# Selected text
- - - - -
Subject: RE: ISA Server or Firewall Appliance?
Date: Thu, 17 Nov 2005 14:36:48 -0600
Hi Abe,

You should check out the Network Engines ISA firewall appliance. They
have completely locked down the box. You can't get to the file system or
anything else that Network Engines hasn't exposed to you, as required
for firewall configuration. Unless you really worked had at it, you'd
never know you were dealing with a Windows-based firewall. That's how
hard they've locked down the interface. Some people love it, because it
looks like a "hardware" firewall, while ISA firewall aficiandos don't
care for it, because you can't make it dance and sing and do some of the
amazing stuff you can do with it if you had full access to the ISA
firewall and OS components. But it does solve the problems you bring up
regarding complexity and potential to break things due to that
complexity.

Tom

Thomas W Shinder, M.D.
Site: www.isaserver.org
Blog: http://spaces.msn.com/members/drisa/
Book: http://tinyurl.com/3xqb7
MVP -- ISA Firewalls
**Who is John Galt?**

 

-----Original Message-----
From: Abe Getchell [mailto:mailing.list.spooler@gmail.com] 
Sent: Wednesday, November 16, 2005 12:22 PM
To: Susan Bradley, CPA aka Ebitz - SBS Rocks [MVP]
Cc: focus-ms@securityfocus.com
Subject: Re: ISA Server or Firewall Appliance?

Hi Susan,

You bring up a good point concerning misconfiguration (of course it's 
possible to misconfigure an appliance firewall), but with an 
appliance 
solution there's simply less to misconfigure in the first 
place; either 
the component simply doesn't exist or the administrator isn't given 
(direct) access to screw it up.
- - - - -
# Dataset entries
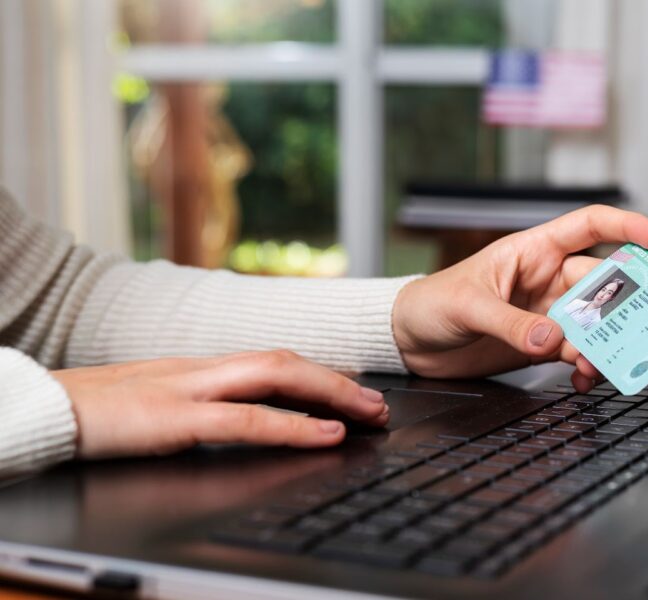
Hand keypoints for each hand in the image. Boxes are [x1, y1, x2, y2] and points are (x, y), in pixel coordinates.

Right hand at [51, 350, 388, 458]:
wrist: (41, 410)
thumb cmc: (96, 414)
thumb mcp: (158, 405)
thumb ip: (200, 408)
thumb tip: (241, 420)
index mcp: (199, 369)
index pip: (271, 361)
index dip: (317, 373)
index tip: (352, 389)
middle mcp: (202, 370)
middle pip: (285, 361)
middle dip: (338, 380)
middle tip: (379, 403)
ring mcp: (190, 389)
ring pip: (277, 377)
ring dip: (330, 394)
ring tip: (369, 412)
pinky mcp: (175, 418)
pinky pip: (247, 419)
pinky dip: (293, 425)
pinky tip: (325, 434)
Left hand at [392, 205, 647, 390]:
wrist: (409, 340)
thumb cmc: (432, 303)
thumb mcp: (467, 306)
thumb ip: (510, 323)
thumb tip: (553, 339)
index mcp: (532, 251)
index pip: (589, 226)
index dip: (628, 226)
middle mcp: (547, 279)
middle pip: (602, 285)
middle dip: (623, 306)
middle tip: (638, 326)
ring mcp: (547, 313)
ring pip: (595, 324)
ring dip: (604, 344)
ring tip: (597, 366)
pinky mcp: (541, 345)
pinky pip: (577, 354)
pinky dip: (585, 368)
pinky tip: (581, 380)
- - - - -
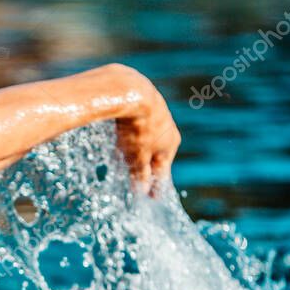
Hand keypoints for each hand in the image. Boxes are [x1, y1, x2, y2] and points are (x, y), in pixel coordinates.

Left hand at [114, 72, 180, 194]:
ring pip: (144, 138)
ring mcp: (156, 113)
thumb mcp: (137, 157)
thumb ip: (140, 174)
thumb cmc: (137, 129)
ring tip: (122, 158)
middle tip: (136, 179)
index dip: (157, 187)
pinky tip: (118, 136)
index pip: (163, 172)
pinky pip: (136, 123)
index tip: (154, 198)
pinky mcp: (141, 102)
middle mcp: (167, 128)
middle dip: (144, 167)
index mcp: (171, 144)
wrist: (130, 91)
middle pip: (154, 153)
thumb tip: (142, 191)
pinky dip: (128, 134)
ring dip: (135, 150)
- - - - -
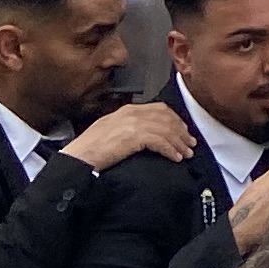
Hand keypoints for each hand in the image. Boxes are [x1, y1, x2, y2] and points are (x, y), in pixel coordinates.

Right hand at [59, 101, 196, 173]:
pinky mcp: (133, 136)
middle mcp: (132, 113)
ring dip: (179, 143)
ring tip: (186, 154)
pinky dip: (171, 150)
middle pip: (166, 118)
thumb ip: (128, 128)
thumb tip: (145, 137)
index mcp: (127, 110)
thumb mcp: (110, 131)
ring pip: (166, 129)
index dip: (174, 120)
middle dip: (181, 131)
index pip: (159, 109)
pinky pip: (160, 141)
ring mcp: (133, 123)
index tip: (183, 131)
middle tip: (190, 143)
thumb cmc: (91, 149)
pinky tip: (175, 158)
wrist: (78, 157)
- - - - -
# Prompt
Carry on the ISA Server email thread after its last sentence, the one ending "(direct) access to screw it up". These lines are separate material, apart from the email thread.

# The answer
However, that being said, having people who understand 
firewalls and can 
manage them appropriately isn't at question here, that's an HR issue. 
What is at question here is which piece of technology, that 
the original 
posted described, is better suited to be a perimeter firewall. We're 
talking pure technology here, as is usually implied when 
asking a "which 
is better" question on a technology mailing list. We just assume that 
regardless of the solution it will be managed competently (though we 
shouldn't... we really, really, shouldn't).

Simply going through the basic build/configuration/management process 
and comparing the steps/processes involved will give you a 
clear picture 
as to why appliance solutions (such as Check Point's SPLAT or Cisco's 
PIX) are much less complex than a "general purpose" solution (such as 
Windows/ISA or Linux/IPTables). I'll spare you (and everyone 
else) the 
lengthy e-mail (unless you really, really, want it) and let you go 
through that exercise on your own, if you choose.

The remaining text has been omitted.